TASK TO COMPLETE
Write out the text of every row again word for word, and leave the pictures out of your answer.

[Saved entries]
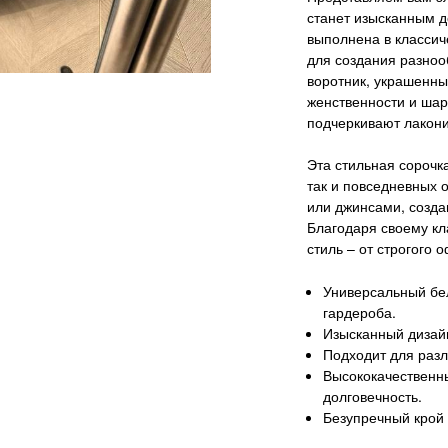
станет изысканным д
выполнена в классич
для создания разноо
воротник, украшенн
женственности и шар
подчеркивают лакони
Эта стильная сорочк
так и повседневных 
или джинсами, созда
Благодаря своему кл
стиль – от строгого 
Универсальный бел
гардероба.
Изысканный дизайн
Подходит для разл
Высококачественн
долговечность.
Безупречный крой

SOLUTION FOR THIS TASK
станет изысканным д
выполнена в классич
для создания разноо
воротник, украшенн
женственности и шар
подчеркивают лакони
Эта стильная сорочк
так и повседневных 
или джинсами, созда
Благодаря своему кл
стиль – от строгого 
Универсальный бел
гардероба.
Изысканный дизайн
Подходит для разл
Высококачественн
долговечность.
Безупречный крой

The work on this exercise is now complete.